How’d you like the roller coaster ride, honey? he thought he heard her mock in a low, weird voice. And through the waves of heat rising off the concrete and through his salty tears of shit and sweat, he saw an older, dark-skinned man wearing a woven headdress standing next to her, phasing in and out, laughing with her. What the fuck? Was this the same guy he saw in the canoe the morning they poured the foundation on this goddamn place?
“Screw you, fucking both!” he raged, still retching and gagging, fireworks exploding before dark. To this, she bawled some more. And now he thought he heard the man beside her crow in delight, “You’re really quite fucked, Mr. Rathbun!” before his image phased out for good just as Eugene reached secure footing on the cement patio.
His face and clothes reeking and soiled, he used the phone in the garage to make the call. “What do you mean you’re closed for the Fourth of July weekend, but will be out first thing Monday morning to dig out and replace the septic tank? Fuck your patriotism!” Eugene shouted, furious. Incredulous.
He scraped human feces--her goddamn shit!--on the rug runner as he was told that this had never happened before--that it must have been a manufacturing flaw that had nothing to do with the way he put her in. “Not my fault, but I’ll replace it for free, of course. In the meantime, just let her drain out. You’re in the boondocks, no one will know,” septic tank guy replied, nonchalantly.
“WHAT KIND OF SHIT IS THIS!” Eugene screamed, slamming down the receiver. “SHIT! SHIT! SHIT!” An interjection in the literal sense.
He stripped down to his once-tighty-whities that he shit from the outside in, why the fuck didn’t I wear a belt?, tossed his clothes in a trash can, and returned to the house for a very long hot shower to cool down his temper, then back downstairs to the maudlin fare on the tube that Winnie kept on all day for company. Great...have to wallow in more of her excrement, he thought before slumping in the chair furthest from his wife in emotional exhaustion and resignation. At least it was cool here. And non-hazardous.
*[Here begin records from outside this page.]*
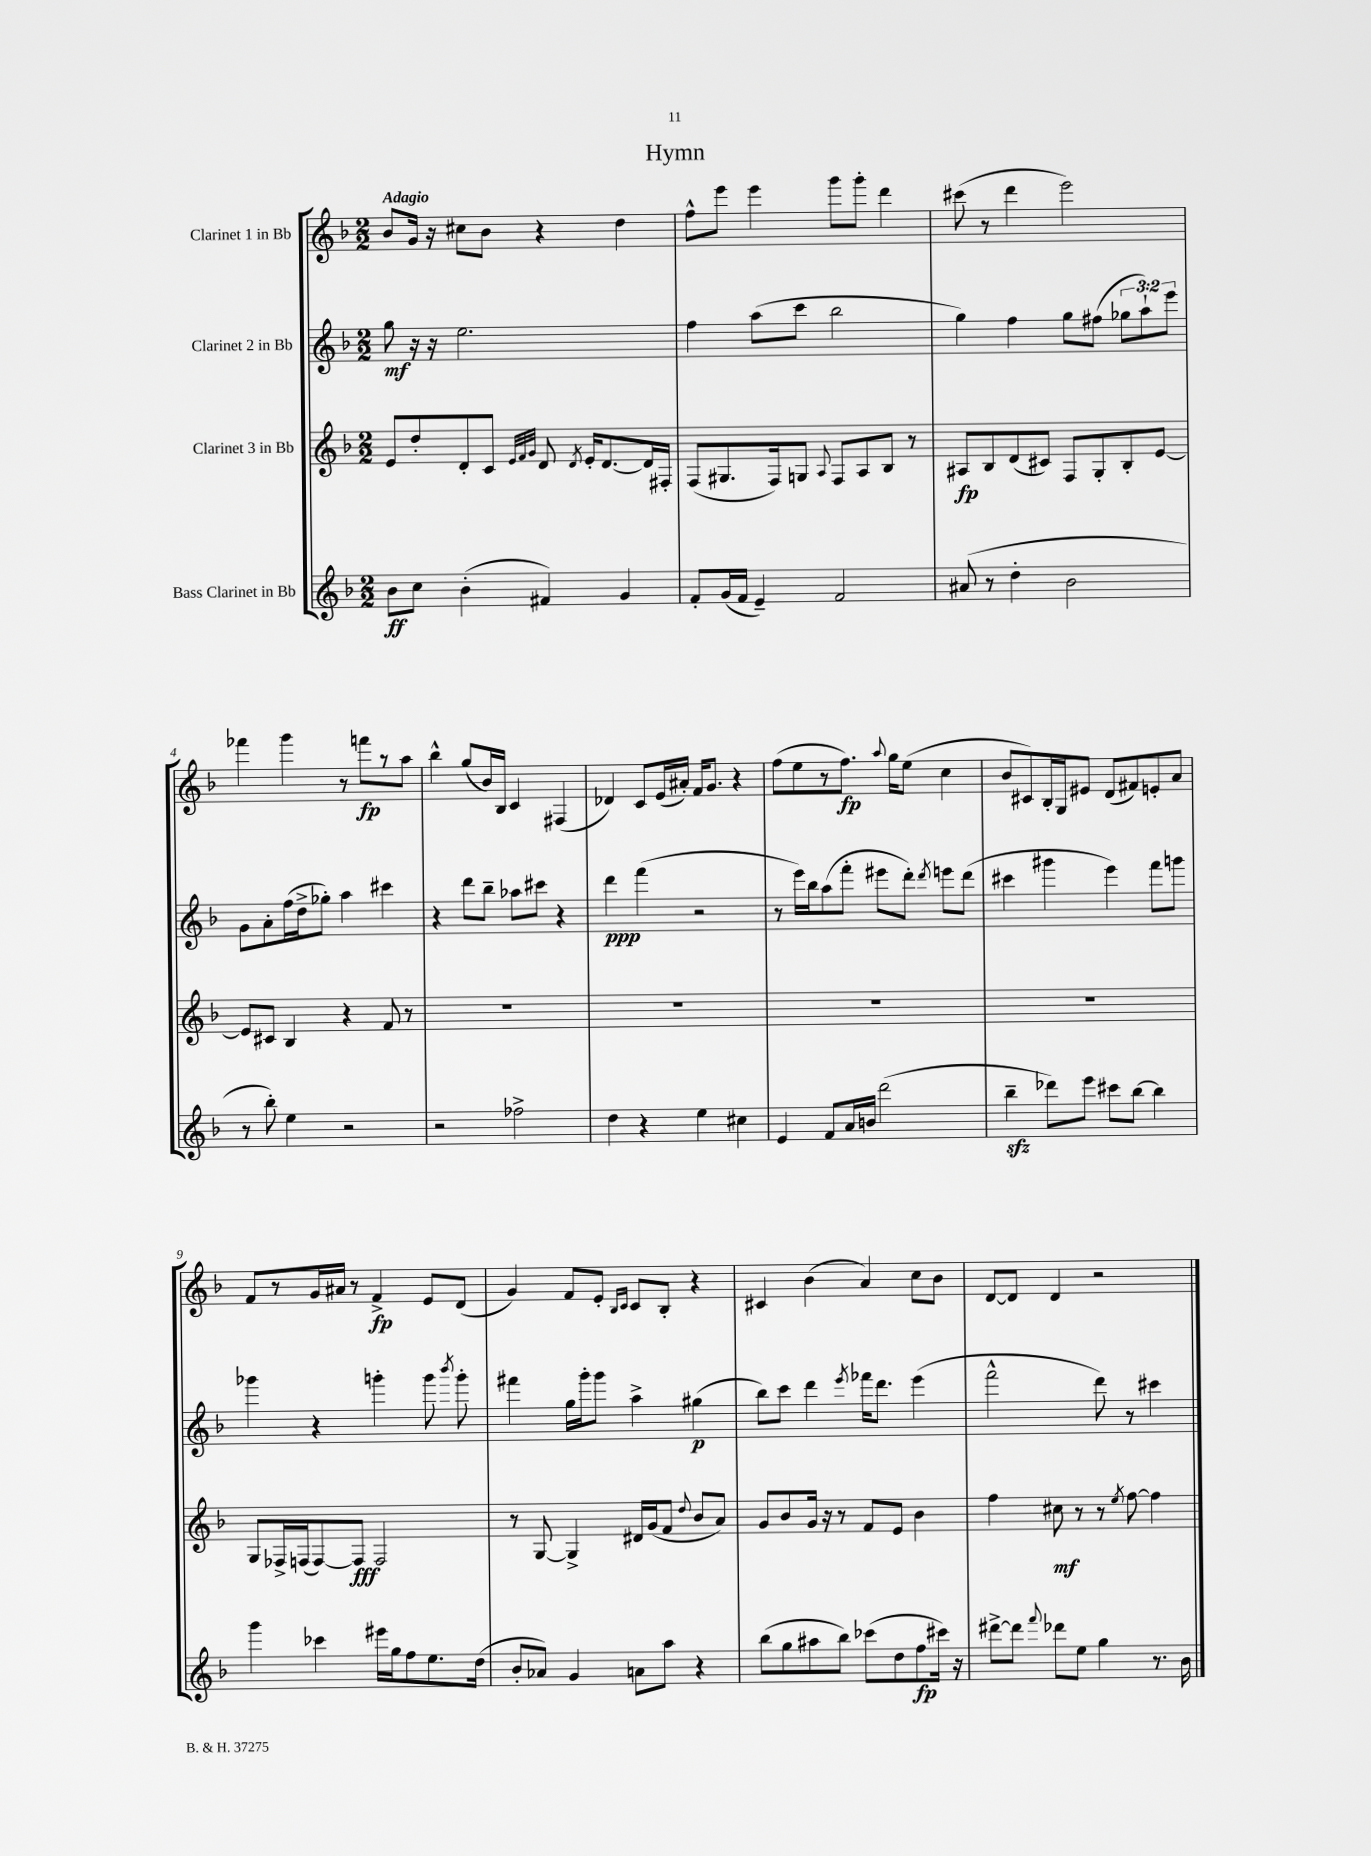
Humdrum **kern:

**kern	**kern	**kern	**kern
*staff4	*staff3	*staff2	*staff1
*clefG2	*clefG2	*clefG2	*clefG2
*k[b-]	*k[b-]	*k[b-]	*k[b-]
*M2/2	*M2/2	*M2/2	*M2/2
8b-\L	8e/L	8gg\	8b-/L
8cc\J	8dd'/	16r	16g/Jk
.	.	16r	16r
(4b-'\	8d'/	2.ee\	8cc#\L
.	8c/J	.	8b-\J
.	32qqe/LLL	.	.
.	32qqf/	.	.
.	32qqg/JJJ	.	.
4f#/)	8d/	.	4r
.	8qd/	.	.
.	16e'/LK	.	.
.	[8.d/	.	.
4g/	.	.	4dd\
.	16d/]L	.	.
.	16F#'/JJ	.	.
=	=	=	=
8f'/L	(8F/L	4ff\	8ff^^\L
(16g/L	8.G#/	.	8eee\J
16f/JJ	.	.	.
4e~/)	.	(8aa\L	4eee\
.	16F/k)	.	.
.	8G/J	8ccc\J	.
.	8qqA/	.	.
2f/	8F/L	2bb-\	8ggg\L
.	8A/	.	8ggg'\J
.	8B-/J	.	4ddd\
.	8r	.	.
=	=	=	=
(8a#/	8A#/L	4gg\)	(8ccc#\
8r	8B-/	.	8r
4dd'\	(8d/	4ff\	4ddd\
.	8c#/J)	.	.
2b-\	8F/L	8gg\L	2eee\)
.	8G'/	(8ff#\J	.
.	8B-'/	12gg-\L	.
.	.	12aa`\)	.
.	[8e/J	.	.
.	.	12eee\J	.
=	=	=	=
8r	8e/]L	8g\L	4fff-\
8bb-'\)	8c#/J	8a'\	.
4ee\	4B-/	(16ff\L	4ggg\
.	.	16dd^\J	.
.	.	8gg-'\J)	.
2r	4r	4aa\	8r
.	.	.	8fff\L
.	8f/	4ccc#\	8r
.	8r	.	8aa\J
=	=	=	=
2r	1r	4r	4bb-^^\
.	.	8ddd\L	(8gg/L
.	.	8bb-~\J	16b-/L)
.	.	.	16B-/JJ
2ff-^\	.	8aa-\L	4c/
.	.	8ccc#\J	.
.	.	4r	(4F#/
=	=	=	=
4dd\	1r	4ddd\	4d-/)
4r	.	(4fff\	8c/L
.	.	.	(16e/L
.	.	.	16a#'/JJ)
4ee\	.	2r	16f/LK
.	.	.	8.g/J
4cc#\	.	.	4r
=	=	=	=
4e/	1r	8r	(8ff\L
.	.	16eee\LL)	8ee\
.	.	16bb-\J	.
8f/L	.	(8aa\	8r
16a/L	.	8fff'\J	8.ff\J)
16b/JJ	.	.	.
(2ddd\	.	8eee#\L	.
.	.	.	8qqaa/
.	.	.	16gg\LK
.	.	8ddd'\J)	(8ee\J
.	.	8qddd/	.
.	.	8eee\L	4cc\
.	.	(8ddd\J	.
=	=	=	=
4bb-~\	1r	4ccc#\	8b-/L
.	.	.	8c#/)
8ddd-\L)	.	4ggg#\	16B-'/L
.	.	.	16G/J
8eee\J	.	.	8e#/J
8ccc#\L	.	4eee\)	(8d/L
[8bb-\J	.	.	8f#/)
4bb-\]	.	8fff\L	8e'/
.	.	8ggg\J	8a/J
=	=	=	=
4ggg\	8G/L	4ggg-\	8f/L
.	16F-^/L	.	8r
.	(16F/J	.	.
4ccc-\	[8F/)	4r	16g/L
.	.	.	16a#/JJ
.	8F/]J	.	8r
16eee#\LL	2F/	4ggg'\	4f^/
16gg\J	.	.	.
8ff\	.	.	.
8.ee\	.	8ggg\	8e/L
.	.	8qbbb-/	.
.	.	8ggg'\	(8d/J
(16dd\Jk	.	.	.
=	=	=	=
8b-'/L	8r	4fff#\	4g/)
8a-/J)	[8G/	.	.
4g/	4G^/]	16gg\LL	8f/L
.	.	16ggg'\J	.
.	.	8ggg\J	8e'/J
.	.	.	16qqB-/LL
.	.	.	16qqc/JJ
8a\L	16d#/LL	4aa^\	8c/L
.	(16g/J	.	.
8aa\J	8f/J	.	8B-'/J
.	8qqdd/	.	.
4r	8b-/L	(4gg#\	4r
.	8a/J)	.	.
=	=	=	=
(8bb-\L	8g/L	8bb-\L)	4c#/
8gg\	8b-/	8ccc\J	.
8aa#\	16g/Jk	4ddd\	(4b-\
.	16r	.	.
8bb-\J)	8r	.	.
.	.	8qeee/	.
(8ccc-\L	8f/L	16fff-\LK	4a/)
.	.	8.ddd\J	.
8dd\	8e/J	.	.
8ff\	4b-\	(4eee\	8cc\L
16ccc#\Jk)	.	.	8b-\J
16r	.	.	.
=	=	=	=
[8ddd#^\L	4ff\	2fff^^\	[8d/L
8ddd#\]J	.	.	8d/]J
8qqfff/	.	.	.
8ddd-\L	8cc#\	.	4d/
8ee\J	8r	.	.
4gg\	8r	8ddd\)	2r
.	8qee/	.	.
.	[8ff\	8r	.
8.r	4ff\]	4ccc#\	.
16b-\	.	.	.
==	==	==	==
*-	*-	*-	*-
The television droned on unmercifully, Winnie busy about the house, avoiding her husband at all costs, watching bits and pieces of “real people with real problems” on TV. They’ve got nothing on us, she thought while Eugene cat-napped in the corner. Now his dozing was interrupted, not by another mesothelioma lawsuit commercial, but by a rhythmic drip . . . drip . . . drip. Startled to attention, he watched in anger as the window panels started leaking water again.
“Okay, asshole, this is absolute BULLSHIT!” he roared into the phone to the contractor whose number he had memorized by habitual repetition, including another blowout call about a defective circuit breaker just yesterday. Come up here and fix these leaking motherfuckers right fucking NOW!”
“That’s impossible, Eugene. They can’t be leaking; we made sure they were double-sealed when we fixed ’em last time.”
“Stop with your goddamn excuses, Jesus Christ, man!” he bellowed, watching it Niagara Falls again inside the glass. Winnie watched, shell-shocked, the A-frame’s waterworks reminding her of her own crying jags. It seemed that both her and the house were in despair today.
“Eugene! Eugene! Listen to me!” the contractor pleaded. “ Eugene, the windows can’t be leaking rain! Take a look out your goddamn window, man!—there ain’t one cloud in the damn sky!”